Last week I was reminded just how valuable good relationships are. A trusted product representative scheduled a meeting with us to explain recent product developments forced by building code changes.
The meeting was almost impromptu, and certainly not AIA CES approved. Eliminating the "generic" requirements for learning units actually allowed us to learn more. We were able to question the product rep in detail about the new product. We were able to explore the differences between the new product and the existing product line.
- Where is the product used?
- What are the limitations for its use?
- What are the performance differences?
- What are the cost differences - new to existing products?
- Do other manufacturers offer something similar?

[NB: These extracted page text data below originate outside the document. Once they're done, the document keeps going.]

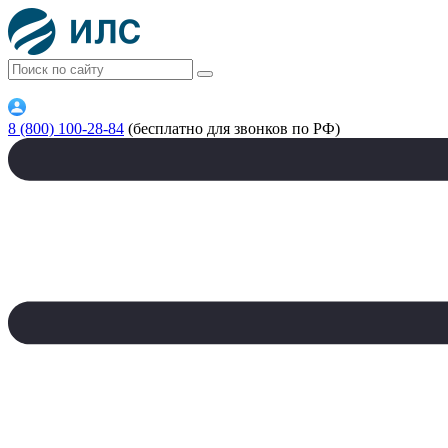
8 (800) 100-28-84
(бесплатно для звонков по РФ)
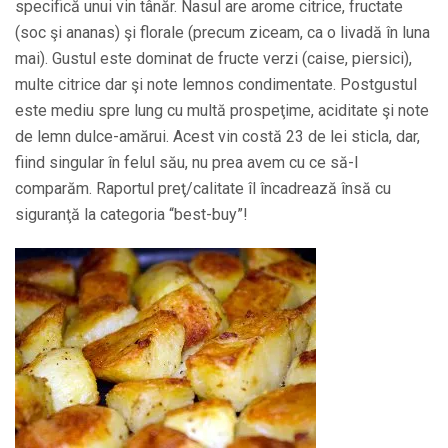
specifică unui vin tânăr. Nasul are arome citrice, fructate
(soc şi ananas) şi florale (precum ziceam, ca o livadă în luna
mai). Gustul este dominat de fructe verzi (caise, piersici),
multe citrice dar şi note lemnos condimentate. Postgustul
este mediu spre lung cu multă prospeţime, aciditate şi note
de lemn dulce-amărui. Acest vin costă 23 de lei sticla, dar,
fiind singular în felul său, nu prea avem cu ce să-l
comparăm. Raportul preţ/calitate îl încadrează însă cu
siguranţă la categoria “best-buy”!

What made this meeting so special?
We did not request this meeting, the product representative did. The product rep knew something of the industry we did not. He also knew the information would be important to our business. We would be able to share the information with our clients to help them make better choices to solve their design problems within their owner's project budgets.
Perhaps the product rep knew that if we were informed, he could rely on us to inform others - our clients and our network. Perhaps he wanted to put us in a position of looking like heroes to our clients when we solved their problem. Perhaps he wanted to sell his product.
With a personal touch and a morning's time, he accomplished all three. The product rep's reach was ultimately far greater than the seven specifiers in the meeting.
Why meet at all?
In today's digital world, the question is raised, especially since much product data is available on manufacturers' websites. The electronic data is usually more current than what is available in print - especially binders left by product representatives only weeks before.
This meeting was a prime example of why meet. The new product is not shown on the manufacturer's website, yet. The website does not even mention the new product line and the problem it solves. The manufacturer is relying on representatives to get the initial word on the street.
What better way is there than to have a trusted colleague call to present a new product? Past experience with this product representative established his credibility. So new information, new products, are usually received more positively. Plus the product representative gets to hear first hand the questions, the concerns, the praise, and suggestions about how to approach the market - an informal specifiers focus group.
The face-to-face discussions can produce invaluable marketing information for the manufacturer and allow the specifier to be perceived as an industry leader while solving architect's design problems. Everyone benefits, and the time investment is brief.
Websites provide data for passive perusal. Trusted product representative meetings provide an active opportunity for idea exchange and improved product understanding.
The moral of the story
When you are battling to complete the design, don't dismiss the product representative with the new, ultimate weapon sitting outside your door because you don't have time to talk. That new weapon may be just what you need, delivered at a time you need it most.
A/Es, Designers, Specifiers: Trusted product representatives are a valuable resource. Take time to develop your network to enjoy the advantage it brings. Take time to talk, to learn, and to apply new knowledge to existing problems.
Manufacturers, Product Representatives: Take time and make the effort to build trust. Keep your network informed, especially about new industry and product developments. Helping solve both current and future problems builds credibility.